[DIRECTIONS FOR THIS TASK]:
Rewrite the records as a numbered list, from the start of the records through the line containing "وتعكس هذه البيانات", including both ends and omitting any blank lines.

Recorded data
──────────────────────────────

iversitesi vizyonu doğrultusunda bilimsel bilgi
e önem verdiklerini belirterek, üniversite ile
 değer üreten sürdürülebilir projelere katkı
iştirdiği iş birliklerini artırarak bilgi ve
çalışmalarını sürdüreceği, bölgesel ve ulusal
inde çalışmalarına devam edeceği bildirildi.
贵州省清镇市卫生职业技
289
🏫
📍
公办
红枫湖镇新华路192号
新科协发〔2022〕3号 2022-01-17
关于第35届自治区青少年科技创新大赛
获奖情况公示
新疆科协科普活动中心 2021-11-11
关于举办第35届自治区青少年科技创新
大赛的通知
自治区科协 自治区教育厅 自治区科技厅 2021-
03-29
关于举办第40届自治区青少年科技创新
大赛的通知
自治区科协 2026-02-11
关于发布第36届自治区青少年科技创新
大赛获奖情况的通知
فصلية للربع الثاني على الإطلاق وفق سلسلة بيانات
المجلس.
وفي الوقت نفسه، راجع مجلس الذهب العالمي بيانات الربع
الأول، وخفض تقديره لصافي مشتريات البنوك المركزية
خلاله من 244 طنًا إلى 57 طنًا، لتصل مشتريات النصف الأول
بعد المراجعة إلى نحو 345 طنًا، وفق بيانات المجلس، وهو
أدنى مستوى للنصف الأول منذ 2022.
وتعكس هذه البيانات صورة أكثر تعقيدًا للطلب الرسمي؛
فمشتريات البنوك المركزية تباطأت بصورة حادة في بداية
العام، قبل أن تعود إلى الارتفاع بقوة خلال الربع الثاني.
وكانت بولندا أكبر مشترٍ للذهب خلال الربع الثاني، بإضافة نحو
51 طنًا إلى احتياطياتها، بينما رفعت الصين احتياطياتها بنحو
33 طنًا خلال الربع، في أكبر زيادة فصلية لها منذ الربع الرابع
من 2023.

──────────────────────────────

[OUTPUT OF THE TASK]:
1. iversitesi vizyonu doğrultusunda bilimsel bilgi
2. e önem verdiklerini belirterek, üniversite ile
3.  değer üreten sürdürülebilir projelere katkı
4. iştirdiği iş birliklerini artırarak bilgi ve
5. çalışmalarını sürdüreceği, bölgesel ve ulusal
6. inde çalışmalarına devam edeceği bildirildi.
7. 贵州省清镇市卫生职业技
8. 289
9. 🏫
10. 📍
11. 公办
12. 红枫湖镇新华路192号
13. 新科协发〔2022〕3号 2022-01-17
14. 关于第35届自治区青少年科技创新大赛
15. 获奖情况公示
16. 新疆科协科普活动中心 2021-11-11
17. 关于举办第35届自治区青少年科技创新
18. 大赛的通知
19. 自治区科协 自治区教育厅 自治区科技厅 2021-
20. 03-29
21. 关于举办第40届自治区青少年科技创新
22. 大赛的通知
23. 自治区科协 2026-02-11
24. 关于发布第36届自治区青少年科技创新
25. 大赛获奖情况的通知
26. فصلية للربع الثاني على الإطلاق وفق سلسلة بيانات
27. المجلس.
28. وفي الوقت نفسه، راجع مجلس الذهب العالمي بيانات الربع
29. الأول، وخفض تقديره لصافي مشتريات البنوك المركزية
30. خلاله من 244 طنًا إلى 57 طنًا، لتصل مشتريات النصف الأول
31. بعد المراجعة إلى نحو 345 طنًا، وفق بيانات المجلس، وهو
32. أدنى مستوى للنصف الأول منذ 2022.
33. وتعكس هذه البيانات صورة أكثر تعقيدًا للطلب الرسمي؛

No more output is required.